Household Plants that Improve Indoor Air Quality
A study by NASA, the Clean Air Study, has discovered that there are tons of green houseplants that can take over a huge role in improving the quality of our indoor air. They can remove toxic chemicals from indoor air, while providing fresh air. Get ready to be planting indoors!
1. Hedera Helix
Hedera Helix is English Ivy, native to Europe and the western parts of Asia. In the States, it’s considered to be an invasive species, though it has been cultivated to be a decorative plant. In ancient times, people would take the leaves and berries to treat bronchitis and coughing. However, the plant is toxic. It can cause contact dermatitis in some, and shouldn’t be used without talking to a qualified practitioner. Hedera Helix removes benzene, formaldehyde, trichloroethylene, xylene and toluene from the air.
2. Sansevieria Laurentii
Mother in Law’s Tongue or Snake Plant, as this plant is named, has lengthy spear-shaped leaves and is like the Nokia of the plant world: indestructible. You can place it anywhere, as it doesn’t need much light, space or water. It simply needs to be in temperatures above 45 degrees. It is also referred to as the “bedroom plant” as it converts CO2 into oxygen at night. It is known to remove benzene, formaldehyde, trichloroethylene, xylene and toluene from the air.
3. Gerbera Daisy
Otherwise known as Peace Lily, this plant is commonly found in rainforests of Southern America. Ideally, they are placed in dark corners. However, they grow just as well in brighter lighting if they aren’t directly under the hot sun. Peace Lily removes benzene, formaldehyde, trichloroethylene, xylene, toluene and ammonia from the air.
5. Chlorophytum Comosum
Native to South Africa, this Spider Plant is particularly ideal for beginner growers. It is easily grown, tolerant of neglect and can be propagated. It can live in a variety of conditions without a problem. These plants reduce formaldehyde, xylene and toluene in the air.
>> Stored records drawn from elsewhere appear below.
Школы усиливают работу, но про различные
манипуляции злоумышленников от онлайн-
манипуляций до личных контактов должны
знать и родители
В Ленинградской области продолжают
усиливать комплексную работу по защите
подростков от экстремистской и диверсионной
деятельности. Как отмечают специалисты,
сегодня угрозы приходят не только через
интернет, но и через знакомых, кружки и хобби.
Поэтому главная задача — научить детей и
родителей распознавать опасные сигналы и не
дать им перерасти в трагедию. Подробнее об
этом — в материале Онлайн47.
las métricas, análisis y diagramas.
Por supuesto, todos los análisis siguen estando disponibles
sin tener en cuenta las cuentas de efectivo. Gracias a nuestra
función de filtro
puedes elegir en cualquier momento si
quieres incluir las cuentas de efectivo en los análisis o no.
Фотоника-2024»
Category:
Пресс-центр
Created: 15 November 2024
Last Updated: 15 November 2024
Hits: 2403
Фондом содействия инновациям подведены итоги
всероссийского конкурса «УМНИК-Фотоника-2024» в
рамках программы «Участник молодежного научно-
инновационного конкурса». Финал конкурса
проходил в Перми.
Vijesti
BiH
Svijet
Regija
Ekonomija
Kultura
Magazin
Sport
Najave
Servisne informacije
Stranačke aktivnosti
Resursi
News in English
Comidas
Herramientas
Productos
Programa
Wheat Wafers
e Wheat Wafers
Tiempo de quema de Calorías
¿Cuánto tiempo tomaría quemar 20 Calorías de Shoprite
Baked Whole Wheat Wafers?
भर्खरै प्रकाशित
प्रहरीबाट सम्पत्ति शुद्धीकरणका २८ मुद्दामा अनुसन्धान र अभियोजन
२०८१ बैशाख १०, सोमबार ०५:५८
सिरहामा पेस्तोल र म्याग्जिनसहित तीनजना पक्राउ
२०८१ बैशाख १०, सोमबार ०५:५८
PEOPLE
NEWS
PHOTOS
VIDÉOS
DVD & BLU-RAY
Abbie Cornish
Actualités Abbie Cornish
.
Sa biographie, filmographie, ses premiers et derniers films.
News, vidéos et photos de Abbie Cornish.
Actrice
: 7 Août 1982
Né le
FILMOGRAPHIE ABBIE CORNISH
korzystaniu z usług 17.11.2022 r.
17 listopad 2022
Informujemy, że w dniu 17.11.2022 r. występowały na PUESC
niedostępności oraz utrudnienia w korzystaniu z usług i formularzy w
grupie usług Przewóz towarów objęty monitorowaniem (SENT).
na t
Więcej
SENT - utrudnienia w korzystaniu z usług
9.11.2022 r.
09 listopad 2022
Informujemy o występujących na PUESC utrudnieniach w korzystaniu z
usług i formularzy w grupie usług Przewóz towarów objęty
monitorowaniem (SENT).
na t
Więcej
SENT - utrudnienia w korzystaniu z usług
Chrysanthemum is a flowering plant that comes from Asia and Europe. The name comes from the Greek, meaning “gold flower”. This plant is capable of removing not only formaldehyde, but benzene, trichloroethylene, xylene, toluene and ammonia, making it the perfect indoor plant.
Available in a wide range of habitats, from South America to the West Indies, this plant is capable of surviving at lower light levels than others. The name is Greek meaning love (philo) tree (dendron). The plant prefers to be in bright lights, and excels at the removal of formaldehyde.
The knowledge of indoor air pollution is a recent discovery. As technology and insulation has developed, the goal became saving money and conserving energy. However, as a result, the indoor air quality has become stale and polluted. Indoor plants don’t serve just a decorative purpose, but a deeper one: improving the air that we breathe indoors.